Rússia sacramenta partição da Geórgia

Em desafio ao Ocidente, Medvedev reconhece independência da Ossétia do Sul e da Abkházia; Bush ataca "decisão irresponsável"

Presidente russo diz não temer nova Guerra Fria; Geórgia, aliada dos EUA, compara iniciativa russa às anexações dos nazistas



DA REDAÇÃO

A Rússia reconheceu ontem a independência de dois territórios autonomistas da Geórgia, a Ossétia do Sul e a Abkházia, desencadeando duras críticas da União Européia e dos Estados Unidos. O presidente russo, Dmitri Medvedev, disse não ter medo de uma nova Guerra Fria e afirmou que, embora não a queira, caberia agora aos ocidentais evitá-la: "Se querem manter as boas relações com a Rússia, compreenderão as razões da nossa decisão".

O presidente americano, George W. Bush, lançou um apelo para que Medvedev reconsidere o que chamou de "decisão irresponsável" e disse que Moscou "agrava as tensões". Bush também exortou Moscou a respeitar a integridade territorial da ex-república soviética, que os EUA colocaram em rota de adesão à Otan, a aliança militar ocidental.

A decisão de Medvedev se segue ao conflito iniciado no último dia 7, quando a Geórgia invadiu a russófila Ossétia do Sul, desde 1992 sob proteção de Moscou. A Rússia, em resposta, retomou o território e ainda ocupou militarmente parte da Geórgia.

O conflito de seis dias terminou com um cessar-fogo negociado pela União Européia (UE) que na prática equivaleu a uma rendição georgiana. O plano permitiu que Moscou ocupasse uma zona-tampão dentro da Geórgia, junto aos territórios sul-ossetiano e abhkázio.

Anteontem, a Câmara dos Deputados russa, de ampla maioria governista, havia recomendado o reconhecimento da independência dos dois territórios. O sinal de alerta eriçou a UE, que já havia convocado para 1º de setembro cúpula sobre a situação no Cáucaso.
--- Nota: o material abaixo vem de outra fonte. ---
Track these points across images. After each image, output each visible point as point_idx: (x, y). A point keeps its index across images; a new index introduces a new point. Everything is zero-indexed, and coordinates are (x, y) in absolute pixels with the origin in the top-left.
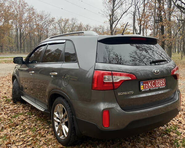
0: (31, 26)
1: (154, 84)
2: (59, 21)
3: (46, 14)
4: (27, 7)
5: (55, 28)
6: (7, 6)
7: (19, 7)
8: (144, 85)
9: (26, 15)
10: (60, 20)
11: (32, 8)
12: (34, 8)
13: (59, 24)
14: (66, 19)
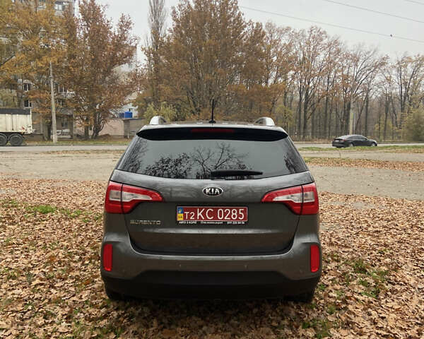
0: (331, 80)
1: (213, 214)
2: (399, 63)
3: (368, 50)
4: (325, 41)
5: (389, 80)
6: (285, 44)
7: (308, 44)
8: (187, 213)
9: (321, 57)
10: (403, 60)
11: (336, 42)
12: (340, 40)
13: (399, 70)
14: (418, 55)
Desde que qualificaram de "desproporcional" a reação russa à operação georgiana do dia 7, tanto os EUA quanto a UE subiram a retórica contra a Rússia, mas as medidas práticas não foram além da suspensão da cooperação no âmbito da Otan e da ameaça de atrasar o ingresso russo na OMC (Organização Mundial do Comércio).

"Salvar vidas"

Ontem, Medvedev disse que o reconhecimento da independência dos dois territórios "não foi uma opção tranqüila", mas "a única saída para que salvemos a vida das pessoas". Referia-se à versão sul-ossetiana de que a Geórgia pretende promover uma "limpeza étnica" na região de 70 mil habitantes.
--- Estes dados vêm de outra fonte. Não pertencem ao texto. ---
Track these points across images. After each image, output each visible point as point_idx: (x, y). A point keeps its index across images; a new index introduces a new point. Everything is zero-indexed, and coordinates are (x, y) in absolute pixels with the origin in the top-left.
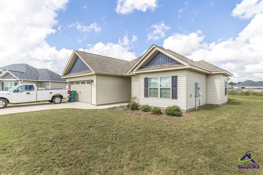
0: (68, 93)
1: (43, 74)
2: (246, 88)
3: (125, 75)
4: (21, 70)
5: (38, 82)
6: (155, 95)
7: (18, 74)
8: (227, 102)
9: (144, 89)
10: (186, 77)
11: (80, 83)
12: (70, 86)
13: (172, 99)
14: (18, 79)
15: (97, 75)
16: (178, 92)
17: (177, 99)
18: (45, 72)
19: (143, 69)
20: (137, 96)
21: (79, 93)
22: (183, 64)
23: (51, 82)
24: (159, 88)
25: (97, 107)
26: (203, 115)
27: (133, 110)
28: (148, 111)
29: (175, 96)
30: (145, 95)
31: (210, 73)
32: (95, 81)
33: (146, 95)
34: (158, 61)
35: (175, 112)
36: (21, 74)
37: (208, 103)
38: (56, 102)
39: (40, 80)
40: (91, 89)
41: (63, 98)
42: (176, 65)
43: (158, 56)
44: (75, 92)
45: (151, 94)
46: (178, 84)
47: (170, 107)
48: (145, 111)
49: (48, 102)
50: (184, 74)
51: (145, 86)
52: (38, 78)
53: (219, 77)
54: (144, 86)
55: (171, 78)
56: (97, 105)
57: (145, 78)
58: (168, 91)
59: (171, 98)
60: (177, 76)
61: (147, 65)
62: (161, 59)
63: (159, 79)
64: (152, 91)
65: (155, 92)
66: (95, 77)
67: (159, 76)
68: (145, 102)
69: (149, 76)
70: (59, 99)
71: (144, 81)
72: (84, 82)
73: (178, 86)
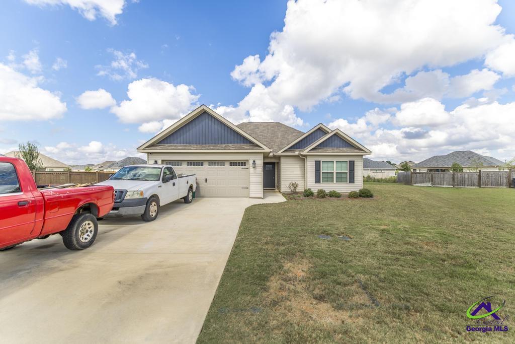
6: (330, 180)
9: (314, 174)
16: (355, 176)
17: (354, 183)
19: (317, 151)
21: (201, 182)
22: (363, 151)
24: (335, 172)
29: (352, 180)
30: (316, 181)
32: (260, 163)
33: (318, 180)
40: (249, 173)
42: (358, 151)
45: (324, 179)
46: (355, 168)
51: (316, 171)
54: (314, 170)
55: (348, 163)
58: (344, 176)
59: (348, 182)
61: (318, 146)
62: (337, 142)
63: (335, 163)
64: (325, 176)
65: (329, 177)
66: (261, 157)
67: (335, 160)
68: (315, 188)
69: (322, 159)
70: (191, 194)
71: (314, 164)
72: (221, 163)
73: (355, 170)
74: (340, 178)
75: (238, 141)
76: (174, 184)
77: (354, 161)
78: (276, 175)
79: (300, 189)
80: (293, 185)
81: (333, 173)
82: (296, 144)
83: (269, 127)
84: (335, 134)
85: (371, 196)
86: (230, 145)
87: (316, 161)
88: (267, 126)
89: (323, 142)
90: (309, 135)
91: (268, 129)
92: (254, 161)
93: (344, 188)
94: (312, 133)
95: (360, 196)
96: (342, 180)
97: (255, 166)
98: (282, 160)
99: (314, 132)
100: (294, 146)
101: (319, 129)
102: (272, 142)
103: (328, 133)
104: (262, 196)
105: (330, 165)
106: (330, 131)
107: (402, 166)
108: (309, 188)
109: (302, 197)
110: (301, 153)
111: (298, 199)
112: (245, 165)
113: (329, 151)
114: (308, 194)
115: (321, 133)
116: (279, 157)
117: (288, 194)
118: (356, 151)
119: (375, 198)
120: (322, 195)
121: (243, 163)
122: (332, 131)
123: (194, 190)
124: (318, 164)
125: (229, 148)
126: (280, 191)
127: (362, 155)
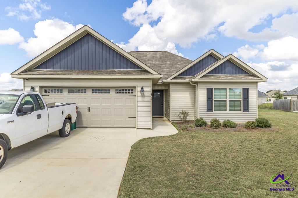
6: (222, 109)
9: (206, 102)
11: (89, 90)
13: (243, 112)
16: (249, 104)
17: (248, 112)
19: (210, 77)
21: (83, 111)
22: (260, 78)
24: (228, 100)
29: (246, 108)
30: (207, 109)
32: (148, 90)
33: (209, 109)
34: (226, 70)
38: (66, 132)
45: (216, 108)
46: (249, 96)
50: (255, 86)
51: (207, 98)
55: (242, 90)
58: (237, 104)
61: (210, 73)
62: (230, 68)
63: (228, 90)
64: (218, 104)
65: (222, 106)
66: (150, 83)
67: (228, 87)
68: (208, 117)
69: (214, 86)
70: (68, 126)
71: (206, 92)
72: (106, 90)
73: (249, 98)
74: (234, 106)
75: (125, 66)
76: (39, 116)
77: (248, 89)
78: (164, 103)
79: (191, 118)
80: (183, 113)
81: (226, 101)
82: (186, 71)
83: (157, 55)
84: (228, 60)
85: (270, 126)
86: (116, 70)
87: (207, 89)
88: (155, 54)
89: (216, 68)
90: (197, 64)
91: (156, 57)
92: (142, 88)
93: (238, 117)
94: (202, 60)
95: (258, 126)
96: (236, 109)
97: (143, 93)
98: (172, 88)
99: (205, 58)
100: (183, 72)
101: (210, 55)
102: (160, 70)
103: (220, 59)
104: (150, 126)
105: (223, 92)
106: (222, 57)
107: (275, 94)
108: (201, 117)
109: (195, 128)
110: (193, 80)
111: (191, 130)
112: (132, 93)
113: (222, 78)
114: (201, 124)
115: (212, 59)
116: (168, 85)
117: (177, 123)
118: (251, 78)
119: (273, 128)
120: (216, 125)
121: (130, 91)
122: (225, 57)
123: (73, 121)
124: (210, 92)
125: (114, 73)
126: (169, 120)
127: (256, 83)
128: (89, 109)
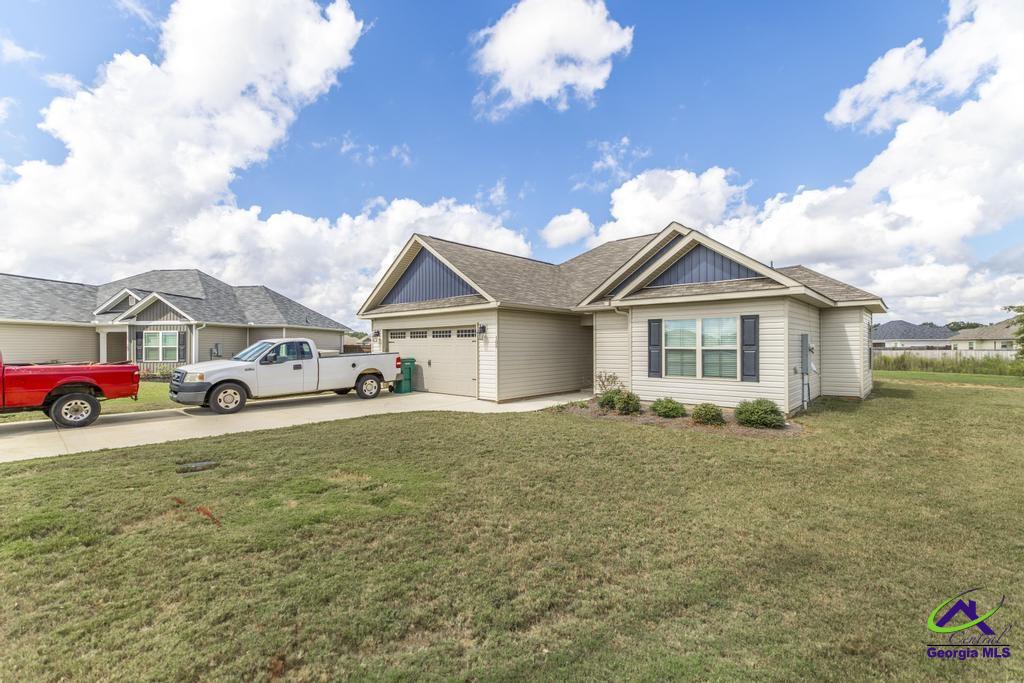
0: (398, 366)
1: (255, 304)
2: (887, 345)
3: (573, 309)
4: (188, 292)
5: (245, 329)
6: (686, 370)
7: (186, 302)
8: (872, 391)
9: (647, 354)
10: (786, 320)
11: (430, 333)
12: (388, 342)
13: (742, 380)
14: (193, 321)
15: (502, 311)
16: (761, 360)
17: (758, 381)
18: (260, 296)
19: (647, 295)
20: (617, 374)
21: (424, 366)
22: (779, 284)
23: (287, 329)
24: (699, 348)
25: (501, 406)
26: (842, 425)
27: (626, 414)
28: (674, 417)
29: (751, 372)
30: (650, 371)
31: (832, 304)
32: (492, 331)
33: (654, 370)
34: (695, 271)
35: (770, 417)
36: (194, 302)
37: (824, 393)
38: (367, 393)
39: (252, 324)
40: (478, 351)
41: (383, 380)
42: (760, 285)
43: (695, 257)
44: (413, 361)
45: (670, 368)
46: (761, 337)
47: (745, 404)
48: (666, 416)
49: (334, 394)
50: (783, 309)
51: (650, 345)
52: (244, 317)
53: (858, 315)
54: (647, 344)
55: (738, 322)
56: (500, 402)
57: (650, 322)
58: (726, 359)
59: (739, 379)
60: (758, 316)
63: (699, 323)
64: (674, 358)
65: (683, 365)
66: (494, 318)
67: (699, 315)
68: (650, 390)
69: (663, 315)
71: (646, 329)
72: (447, 332)
73: (761, 343)
74: (714, 364)
75: (464, 290)
76: (297, 367)
77: (756, 318)
81: (694, 351)
84: (700, 246)
85: (780, 425)
86: (452, 299)
93: (728, 394)
96: (724, 371)
97: (486, 337)
98: (598, 323)
104: (495, 397)
124: (654, 328)
128: (429, 363)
A decisão russa enfraquece ainda mais a Geórgia, que é ponto de passagem para dutos que suprem a Europa de gás e petróleo e também uma encruzilhada geográfica para o Oriente Médio e a Ásia Central.

Em Tbilisi, a capital georgiana, o presidente Mikhail Saakashvili declarou que "é a primeira vez na Europa, desde a Alemanha nazista e a União Soviética sob Stálin, que um grande país procura anexar o território que pertence a um outro".

A secretária de Estado americana, Condoleezza Rice, qualificou o reconhecimento de "lamentável". A chanceler alemã, Angela Merkel - em geral menos agressiva com Moscou -, declarou que a iniciativa de Medvedev era "absolutamente inaceitável".

O chefe da diplomacia britânica, David Miliband, disse estar articulando uma visita de chanceleres à Ucrânia -que, a exemplo da Geórgia, pretende ingressar na Otan - para que se crie "uma ampla coalizão contra a agressão russa à Geórgia".

A França, que ocupa a presidência da UE, disse que a decisão "é contrária aos princípios da soberania e da integridade territorial" do país caucasiano.

Masha Lipman, especialista no Centro Carnegie de Moscou, disse acreditar que o governo russo optou pelo confronto com o Ocidente. Prova disso: a acusação, feita ontem por Medvedev, de que os EUA estão desembarcando armas na Geórgia, sob o pretexto de ajuda humanitária. A Casa Branca chamou a acusação de "ridícula".